Sans cesse, elles sont accompagnées par l’irréductible quête de la trouvaille. Addicts, elles questionnent leur entourage, les nouvelles connaissances et fouillent Instagram en quête d’un·e DJ, d’un·e céramiste, d’un·e journaliste méconnu·e ou d’un·e photographe invisible. Au fil du temps, elles ont élaboré un processus rodé.
“On passe en revue les abonnements de nos Kids en se focalisant sur des villes dont les scènes sont encore peu décrites, comme Tokyo ou Dakar. On comprend en quelques heures ce qui s’y passe, ce qui est déjà là depuis cinq ans ou complètement underground”, explique Anna. Pourtant, elles sont conscientes des angles morts et des œillères algorithmiques des réseaux. “C’est terrible parce qu’il y a des endroits qui sont opaques comme la Chine. De plus, dans les capitales occidentales, les gens de la mode et de l’art partagent des esthétiques et des codes communs. Ils sont faciles à trouver”, ajoute Raphaëlle.

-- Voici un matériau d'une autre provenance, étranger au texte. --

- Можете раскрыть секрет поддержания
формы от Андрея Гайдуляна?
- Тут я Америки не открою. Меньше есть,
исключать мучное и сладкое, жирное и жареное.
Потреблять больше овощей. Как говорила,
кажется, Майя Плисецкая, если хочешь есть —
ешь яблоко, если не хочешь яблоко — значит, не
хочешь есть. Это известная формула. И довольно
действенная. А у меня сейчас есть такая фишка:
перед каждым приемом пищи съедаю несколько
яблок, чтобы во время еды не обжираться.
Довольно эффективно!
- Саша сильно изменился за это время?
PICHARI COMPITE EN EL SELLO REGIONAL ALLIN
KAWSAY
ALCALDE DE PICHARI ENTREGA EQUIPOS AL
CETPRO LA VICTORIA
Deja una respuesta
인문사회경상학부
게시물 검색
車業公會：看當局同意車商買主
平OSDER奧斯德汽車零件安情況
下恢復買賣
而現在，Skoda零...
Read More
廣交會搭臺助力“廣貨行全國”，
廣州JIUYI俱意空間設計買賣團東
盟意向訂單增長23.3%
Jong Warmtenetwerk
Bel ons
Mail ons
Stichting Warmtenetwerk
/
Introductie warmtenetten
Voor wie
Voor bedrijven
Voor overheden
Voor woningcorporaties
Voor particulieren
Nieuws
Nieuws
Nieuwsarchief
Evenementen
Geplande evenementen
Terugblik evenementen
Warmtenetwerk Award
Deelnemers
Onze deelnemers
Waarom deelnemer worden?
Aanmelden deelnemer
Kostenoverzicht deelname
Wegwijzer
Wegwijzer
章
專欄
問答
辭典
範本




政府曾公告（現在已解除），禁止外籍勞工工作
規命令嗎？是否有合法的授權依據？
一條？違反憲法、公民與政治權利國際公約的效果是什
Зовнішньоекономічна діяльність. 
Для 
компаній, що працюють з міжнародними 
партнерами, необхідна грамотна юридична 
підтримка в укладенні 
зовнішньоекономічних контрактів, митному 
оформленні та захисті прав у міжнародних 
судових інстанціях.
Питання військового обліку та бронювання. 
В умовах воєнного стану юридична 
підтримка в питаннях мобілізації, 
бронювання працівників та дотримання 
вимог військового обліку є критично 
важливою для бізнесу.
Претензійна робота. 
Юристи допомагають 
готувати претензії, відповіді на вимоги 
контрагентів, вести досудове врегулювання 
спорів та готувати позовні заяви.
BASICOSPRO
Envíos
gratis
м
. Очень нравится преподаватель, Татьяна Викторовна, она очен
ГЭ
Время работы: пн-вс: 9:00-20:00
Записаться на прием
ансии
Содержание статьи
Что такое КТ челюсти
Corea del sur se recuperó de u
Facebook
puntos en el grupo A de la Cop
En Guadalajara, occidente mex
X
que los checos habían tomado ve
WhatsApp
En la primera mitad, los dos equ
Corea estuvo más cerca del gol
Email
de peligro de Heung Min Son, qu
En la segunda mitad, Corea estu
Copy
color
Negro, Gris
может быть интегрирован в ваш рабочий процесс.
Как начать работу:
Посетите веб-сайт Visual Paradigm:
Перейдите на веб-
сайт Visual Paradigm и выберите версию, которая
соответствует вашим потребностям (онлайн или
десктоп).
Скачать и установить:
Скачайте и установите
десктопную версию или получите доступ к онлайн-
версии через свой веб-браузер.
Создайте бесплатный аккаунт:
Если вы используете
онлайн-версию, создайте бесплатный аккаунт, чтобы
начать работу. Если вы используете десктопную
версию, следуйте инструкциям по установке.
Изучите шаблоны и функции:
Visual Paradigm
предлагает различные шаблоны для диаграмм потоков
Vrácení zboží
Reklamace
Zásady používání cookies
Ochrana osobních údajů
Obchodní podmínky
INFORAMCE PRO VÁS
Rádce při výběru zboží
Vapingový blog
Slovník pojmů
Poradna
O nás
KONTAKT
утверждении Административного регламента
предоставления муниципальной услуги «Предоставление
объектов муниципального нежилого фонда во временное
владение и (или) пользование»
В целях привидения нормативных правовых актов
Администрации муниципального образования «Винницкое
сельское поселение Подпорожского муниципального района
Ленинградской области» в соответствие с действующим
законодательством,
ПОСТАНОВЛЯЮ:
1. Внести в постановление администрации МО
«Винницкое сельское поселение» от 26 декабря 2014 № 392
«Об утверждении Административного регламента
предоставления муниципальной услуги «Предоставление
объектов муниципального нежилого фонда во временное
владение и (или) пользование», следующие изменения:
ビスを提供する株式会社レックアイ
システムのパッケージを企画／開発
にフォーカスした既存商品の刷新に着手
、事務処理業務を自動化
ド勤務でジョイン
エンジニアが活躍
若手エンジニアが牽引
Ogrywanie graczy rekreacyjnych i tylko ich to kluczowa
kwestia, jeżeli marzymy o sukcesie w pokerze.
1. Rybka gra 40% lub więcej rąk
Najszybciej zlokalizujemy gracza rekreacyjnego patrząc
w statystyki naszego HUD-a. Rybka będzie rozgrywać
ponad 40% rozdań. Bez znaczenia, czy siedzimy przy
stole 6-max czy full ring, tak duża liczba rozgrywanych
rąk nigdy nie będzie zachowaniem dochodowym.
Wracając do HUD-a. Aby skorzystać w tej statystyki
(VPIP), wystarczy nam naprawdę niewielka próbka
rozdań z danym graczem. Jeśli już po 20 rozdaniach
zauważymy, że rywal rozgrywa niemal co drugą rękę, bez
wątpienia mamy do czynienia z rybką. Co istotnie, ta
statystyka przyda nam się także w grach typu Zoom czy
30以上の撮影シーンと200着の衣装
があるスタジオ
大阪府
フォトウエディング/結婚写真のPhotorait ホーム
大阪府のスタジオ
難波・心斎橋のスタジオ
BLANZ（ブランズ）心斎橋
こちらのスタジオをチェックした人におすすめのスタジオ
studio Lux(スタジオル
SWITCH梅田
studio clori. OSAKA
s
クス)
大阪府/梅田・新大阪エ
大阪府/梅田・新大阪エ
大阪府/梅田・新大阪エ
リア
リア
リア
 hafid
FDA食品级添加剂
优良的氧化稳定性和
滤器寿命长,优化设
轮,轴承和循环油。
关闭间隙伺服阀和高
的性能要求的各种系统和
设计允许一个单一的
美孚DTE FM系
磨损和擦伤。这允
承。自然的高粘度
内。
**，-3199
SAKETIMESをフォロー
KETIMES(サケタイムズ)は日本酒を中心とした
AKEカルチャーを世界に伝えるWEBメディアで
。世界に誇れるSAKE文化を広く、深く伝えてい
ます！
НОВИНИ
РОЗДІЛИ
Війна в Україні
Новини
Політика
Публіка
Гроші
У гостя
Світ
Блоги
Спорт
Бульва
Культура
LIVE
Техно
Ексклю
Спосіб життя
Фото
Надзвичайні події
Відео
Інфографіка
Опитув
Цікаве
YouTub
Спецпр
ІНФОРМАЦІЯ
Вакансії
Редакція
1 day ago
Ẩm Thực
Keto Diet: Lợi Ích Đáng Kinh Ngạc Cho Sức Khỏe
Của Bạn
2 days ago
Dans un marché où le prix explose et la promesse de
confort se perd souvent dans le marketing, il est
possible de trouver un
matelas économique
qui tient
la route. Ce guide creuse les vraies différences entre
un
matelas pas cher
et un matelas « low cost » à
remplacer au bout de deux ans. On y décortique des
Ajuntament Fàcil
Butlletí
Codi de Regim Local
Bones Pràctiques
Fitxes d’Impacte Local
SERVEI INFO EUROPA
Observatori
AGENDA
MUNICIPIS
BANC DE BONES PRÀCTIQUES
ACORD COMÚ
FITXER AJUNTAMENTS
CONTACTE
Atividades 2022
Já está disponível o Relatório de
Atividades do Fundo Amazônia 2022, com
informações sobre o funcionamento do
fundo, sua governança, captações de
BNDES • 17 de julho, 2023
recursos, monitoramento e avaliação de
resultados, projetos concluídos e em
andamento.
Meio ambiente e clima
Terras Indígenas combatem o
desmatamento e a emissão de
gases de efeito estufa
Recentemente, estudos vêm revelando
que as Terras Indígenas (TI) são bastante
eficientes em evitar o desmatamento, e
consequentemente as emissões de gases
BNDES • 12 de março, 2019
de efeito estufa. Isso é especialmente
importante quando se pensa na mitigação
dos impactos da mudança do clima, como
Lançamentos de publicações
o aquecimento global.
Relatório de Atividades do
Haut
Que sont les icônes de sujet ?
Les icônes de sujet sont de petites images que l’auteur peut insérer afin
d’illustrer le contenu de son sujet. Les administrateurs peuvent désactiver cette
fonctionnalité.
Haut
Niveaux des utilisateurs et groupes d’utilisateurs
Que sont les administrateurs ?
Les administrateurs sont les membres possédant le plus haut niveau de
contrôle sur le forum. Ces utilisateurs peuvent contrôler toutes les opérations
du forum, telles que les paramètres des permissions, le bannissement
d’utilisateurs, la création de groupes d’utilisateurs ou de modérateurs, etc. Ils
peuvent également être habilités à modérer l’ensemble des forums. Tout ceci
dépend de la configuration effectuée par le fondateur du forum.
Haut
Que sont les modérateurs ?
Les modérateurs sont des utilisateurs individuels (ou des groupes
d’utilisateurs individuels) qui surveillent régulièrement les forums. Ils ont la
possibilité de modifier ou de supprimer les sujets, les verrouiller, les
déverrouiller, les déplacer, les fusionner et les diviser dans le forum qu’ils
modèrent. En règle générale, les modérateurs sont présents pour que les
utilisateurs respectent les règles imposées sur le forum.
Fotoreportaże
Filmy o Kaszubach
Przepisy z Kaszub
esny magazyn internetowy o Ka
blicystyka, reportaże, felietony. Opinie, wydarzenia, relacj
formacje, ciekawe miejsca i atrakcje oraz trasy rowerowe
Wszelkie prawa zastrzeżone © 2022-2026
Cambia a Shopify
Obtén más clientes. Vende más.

En cinq ans, elles ont également constaté des évolutions chez les membres de la fameuse Gen Z. Anna insiste, il faut déconstruire les clichés : “Loin d’être individualistes, iels sont mené·es par une quête de collectivité. Il y a aussi une recherche d’ésotérisme dans un monde occidental où les anciennes structures religieuses ne sont plus des institutions. La politique devient parfois cette nouvelle croyance dans laquelle iels s’investissent corps et âme. On remarque aussi que le Covid-19 a été propice à des introspections, notamment concernant la question des racines.” Ainsi, le travail avec les jeunes n’est jamais le même, et celui d’Anna et Raphaëlle non plus. La suite ? Former la relève et s’associer à des recrues plus jeunes, pour que leur regard soit constamment remis en question.
“Tout est très subjectif. Et on rate des choses, il ne faut pas se mentir. On a hâte de rencontrer des gens plus jeunes qui ont envie de faire ce qu’on fait. C’est à notre tour de donner les clés”, concluent-elles à tout juste 24 ans, pleines de lucidité.